Sunday, September 28, 2008

The Most Dangerous Game directed by Irving Pichel and Ernest B. Schoedsack (starring Joel McCrea, Fay Wray, Leslie Banks, Robert Armstrong)

The Most Dangerous Game (1932). Screenplay by James Ashmore Creelman from "The Most Dangerous Game" — the "O. Henry Award Winning Collection Story by Richard Connell." (I wonder if the wording of that billing was in his contract.)

This Ernest B. Schoedsack / Merian C. Cooper production (executive produced by David O. Selznick) was made while the special effects were being done on the pair's previous film, King Kong (released the next year because of the complexity of those effects), using some of the same sets and a few of the cast and crew.

Big game hunter Bob Rainsford (Joel McCrea), on his way to an expedition, is shipwrecked on an uncharted island owned by Count Zaroff (Leslie Banks in his film debut), another hunter of bigger game. Rainsford is kept prisoner with Eve Trowbridge (Fay Wray in a low-cut dress) and her drunk brother Martin (Robert Armstrong, playing a deliberately annoying inebriate during Prohibition), and Bob has to survive the night of "outdoor chess," being hunted by Zaroff, with Eve as his prize (gotta love those pre-Codes!).

What was a riveting portrait of man against man in its original form becomes a bloated waste on film, even at just over 60 minutes. The first 10 minutes of The Most Dangerous Game are mostly laughable, with incredibly heavyhanded foreshadowing: dialogue like "The queen of spades? That's the third time tonight." And with McCrea delivering "There are two kinds of people in this world, the hunter and the hunted. Luckily I'm a hunter and nothing can ever change that" just as the ship crashes. (In fact, 40 minutes passes of this hour-long film before the actual hunt even begins.)

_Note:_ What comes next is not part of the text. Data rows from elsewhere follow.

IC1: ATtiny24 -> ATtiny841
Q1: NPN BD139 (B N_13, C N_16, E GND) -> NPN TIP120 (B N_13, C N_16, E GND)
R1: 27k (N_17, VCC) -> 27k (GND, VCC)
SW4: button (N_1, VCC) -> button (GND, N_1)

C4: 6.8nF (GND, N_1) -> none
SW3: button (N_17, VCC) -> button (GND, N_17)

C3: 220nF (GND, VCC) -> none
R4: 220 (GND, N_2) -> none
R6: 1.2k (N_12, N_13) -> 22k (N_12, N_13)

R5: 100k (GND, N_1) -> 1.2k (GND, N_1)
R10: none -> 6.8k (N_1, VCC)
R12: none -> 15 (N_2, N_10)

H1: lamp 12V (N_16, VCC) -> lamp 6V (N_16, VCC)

Max Steiner's score emphasizes every melodramatic touch, and the over-the-top performance of Leslie Banks (acting with eyes of fire) requires the usually subtle McCrea to overemote just to avoid being blown off the screen. Look out for his "revelation" later in the film: "Those animals I killed, now I know how they felt."

Remade as A Game of Death in 1945 and Run for the Sun (with Richard Widmark) in 1956, and also expanded into novel-length as Hunted Past Reason by Richard Matheson, The Most Dangerous Game actually managed to be about as profitable as the far superior King Kong due to its smaller budget. But the jokey script and overblown acting make it far less entertaining than it should be (though Armstrong provides some occasional comic relief).